- Work item -
Reproduce the lines below word for word, omitting the pictures from your answer.

- Provided entries -

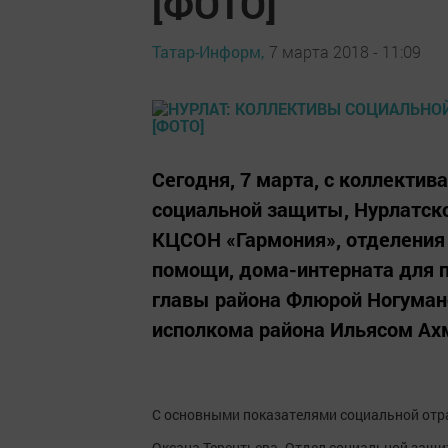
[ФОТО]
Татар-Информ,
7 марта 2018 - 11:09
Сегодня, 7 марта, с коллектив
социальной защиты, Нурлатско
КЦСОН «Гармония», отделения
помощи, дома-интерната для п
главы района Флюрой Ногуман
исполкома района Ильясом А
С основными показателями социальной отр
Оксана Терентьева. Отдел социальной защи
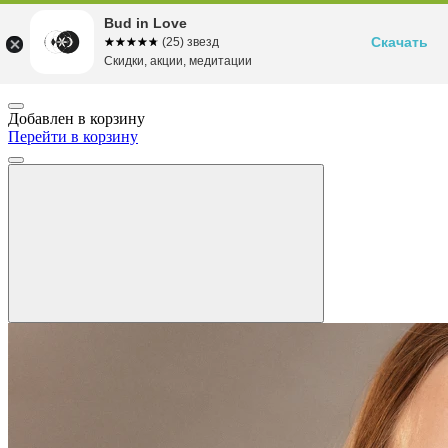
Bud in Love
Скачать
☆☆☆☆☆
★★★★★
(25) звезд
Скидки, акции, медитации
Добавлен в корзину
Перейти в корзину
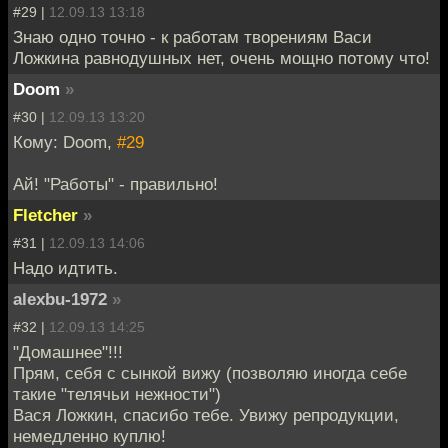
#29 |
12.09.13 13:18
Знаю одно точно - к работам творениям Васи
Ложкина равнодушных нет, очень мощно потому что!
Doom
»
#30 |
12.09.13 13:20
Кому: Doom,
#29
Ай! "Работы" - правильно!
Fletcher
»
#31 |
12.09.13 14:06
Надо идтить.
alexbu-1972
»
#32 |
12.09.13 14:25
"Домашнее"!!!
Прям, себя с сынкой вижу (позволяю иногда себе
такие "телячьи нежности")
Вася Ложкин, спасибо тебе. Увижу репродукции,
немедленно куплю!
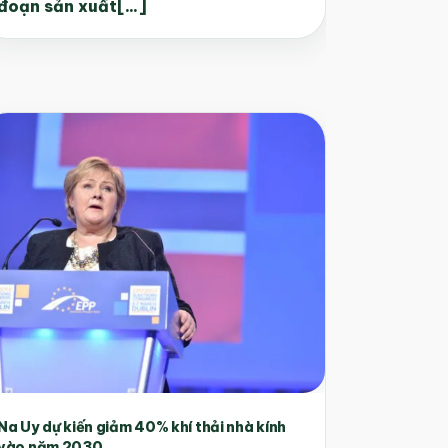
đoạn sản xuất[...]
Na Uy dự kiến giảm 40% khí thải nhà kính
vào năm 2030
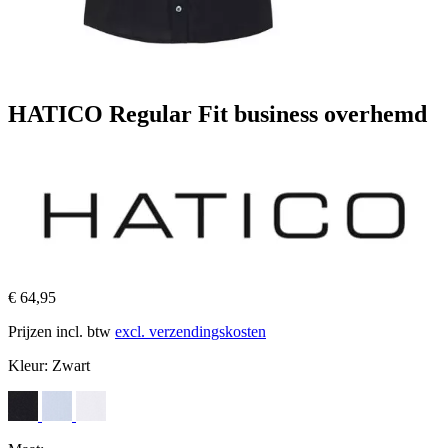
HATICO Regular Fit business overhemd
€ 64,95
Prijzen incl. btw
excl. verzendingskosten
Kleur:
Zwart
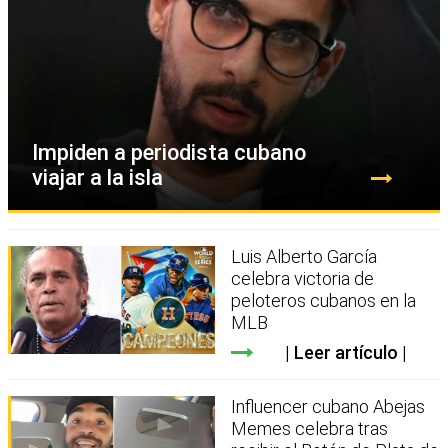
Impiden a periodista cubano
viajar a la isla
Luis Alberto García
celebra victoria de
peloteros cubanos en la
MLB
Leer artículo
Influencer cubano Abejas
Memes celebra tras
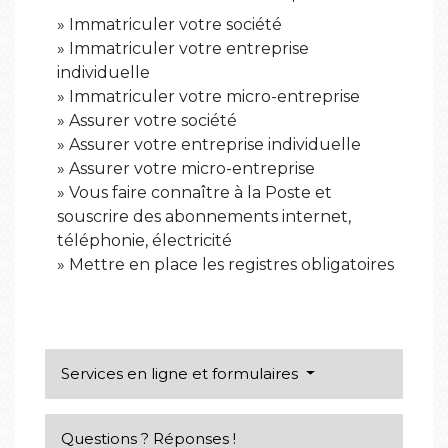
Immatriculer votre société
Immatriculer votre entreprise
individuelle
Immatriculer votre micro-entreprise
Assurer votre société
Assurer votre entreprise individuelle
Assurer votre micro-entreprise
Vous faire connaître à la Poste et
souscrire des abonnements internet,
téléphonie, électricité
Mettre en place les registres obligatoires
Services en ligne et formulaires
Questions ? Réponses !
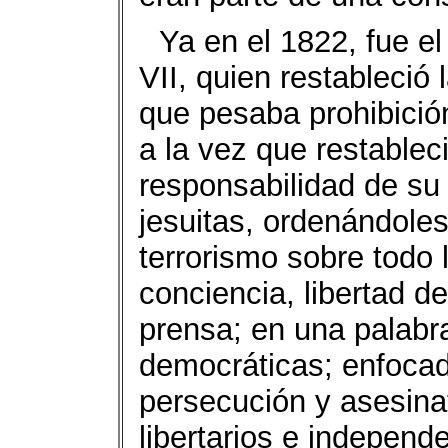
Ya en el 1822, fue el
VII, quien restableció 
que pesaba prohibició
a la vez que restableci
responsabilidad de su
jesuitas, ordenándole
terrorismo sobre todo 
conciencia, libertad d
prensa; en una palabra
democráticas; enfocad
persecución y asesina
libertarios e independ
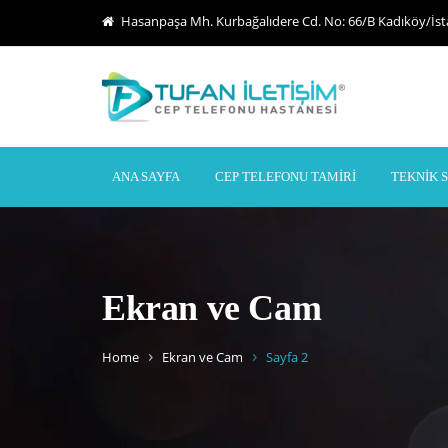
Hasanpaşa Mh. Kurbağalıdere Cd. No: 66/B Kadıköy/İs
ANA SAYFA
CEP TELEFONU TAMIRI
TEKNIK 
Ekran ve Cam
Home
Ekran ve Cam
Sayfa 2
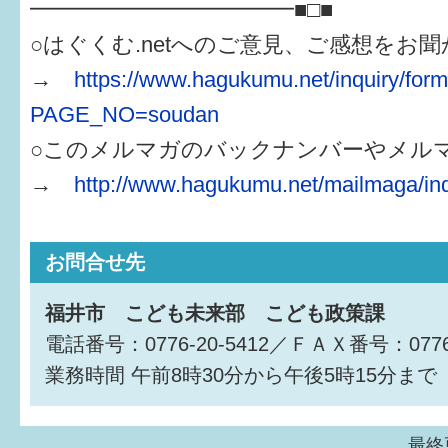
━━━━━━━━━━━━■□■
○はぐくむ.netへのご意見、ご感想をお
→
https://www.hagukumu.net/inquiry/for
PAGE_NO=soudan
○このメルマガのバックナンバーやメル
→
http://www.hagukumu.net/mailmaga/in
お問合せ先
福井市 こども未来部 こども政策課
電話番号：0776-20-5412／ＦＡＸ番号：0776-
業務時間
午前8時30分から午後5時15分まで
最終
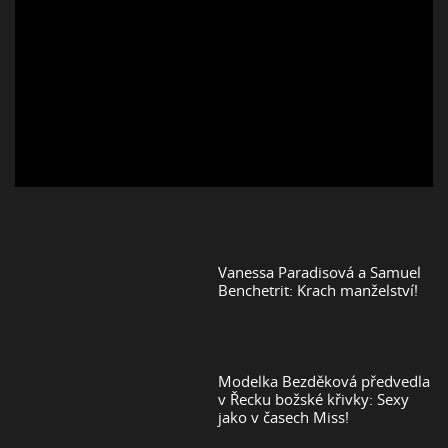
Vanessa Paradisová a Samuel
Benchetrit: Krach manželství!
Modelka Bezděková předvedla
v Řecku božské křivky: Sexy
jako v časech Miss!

- Exercise response -
[ФОТО]
Татар-Информ,
7 марта 2018 - 11:09
Сегодня, 7 марта, с коллектив
социальной защиты, Нурлатско
КЦСОН «Гармония», отделения
помощи, дома-интерната для п
главы района Флюрой Ногуман
исполкома района Ильясом А
С основными показателями социальной отр
Оксана Терентьева. Отдел социальной защи
Bud in Love
Скачать
☆☆☆☆☆
★★★★★
(25) звезд
Скидки, акции, медитации
Добавлен в корзину
Перейти в корзину
#29 |
12.09.13 13:18
Знаю одно точно - к работам творениям Васи
Ложкина равнодушных нет, очень мощно потому что!
Doom
»
#30 |
12.09.13 13:20
Кому: Doom,
#29
Ай! "Работы" - правильно!
Fletcher
»
#31 |
12.09.13 14:06
Надо идтить.
alexbu-1972
»
#32 |
12.09.13 14:25
"Домашнее"!!!
Прям, себя с сынкой вижу (позволяю иногда себе
такие "телячьи нежности")
Вася Ложкин, спасибо тебе. Увижу репродукции,
немедленно куплю!
đoạn sản xuất[...]
Na Uy dự kiến giảm 40% khí thải nhà kính
vào năm 2030
HATICO Regular Fit business overhemd
€ 64,95
Prijzen incl. btw
excl. verzendingskosten
Kleur:
Zwart
Impiden a periodista cubano
viajar a la isla
Luis Alberto García
celebra victoria de
peloteros cubanos en la
MLB
Leer artículo
Influencer cubano Abejas
Memes celebra tras
Immatriculer votre société
Immatriculer votre entreprise
individuelle
Immatriculer votre micro-entreprise
Assurer votre société
Assurer votre entreprise individuelle
Assurer votre micro-entreprise
Vous faire connaître à la Poste et
souscrire des abonnements internet,
téléphonie, électricité
Mettre en place les registres obligatoires
Services en ligne et formulaires
Questions ? Réponses !
Ya en el 1822, fue el
VII, quien restableció 
que pesaba prohibició
a la vez que restableci
responsabilidad de su
jesuitas, ordenándole
terrorismo sobre todo 
conciencia, libertad d
prensa; en una palabra
democráticas; enfocad
persecución y asesina
libertarios e independ
Hasanpaşa Mh. Kurbağalıdere Cd. No: 66/B Kadıköy/İs
ANA SAYFA
CEP TELEFONU TAMIRI
TEKNIK 
Ekran ve Cam
Home
Ekran ve Cam
Sayfa 2
━━━━━━━━━━━━■□■
○はぐくむ.netへのご意見、ご感想をお
→
https://www.hagukumu.net/inquiry/for
PAGE_NO=soudan
○このメルマガのバックナンバーやメル
→
http://www.hagukumu.net/mailmaga/in
お問合せ先
福井市 こども未来部 こども政策課
電話番号：0776-20-5412／ＦＡＸ番号：0776-
業務時間
午前8時30分から午後5時15分まで
最終
Vanessa Paradisová a Samuel
Benchetrit: Krach manželství!
Modelka Bezděková předvedla
v Řecku božské křivky: Sexy
jako v časech Miss!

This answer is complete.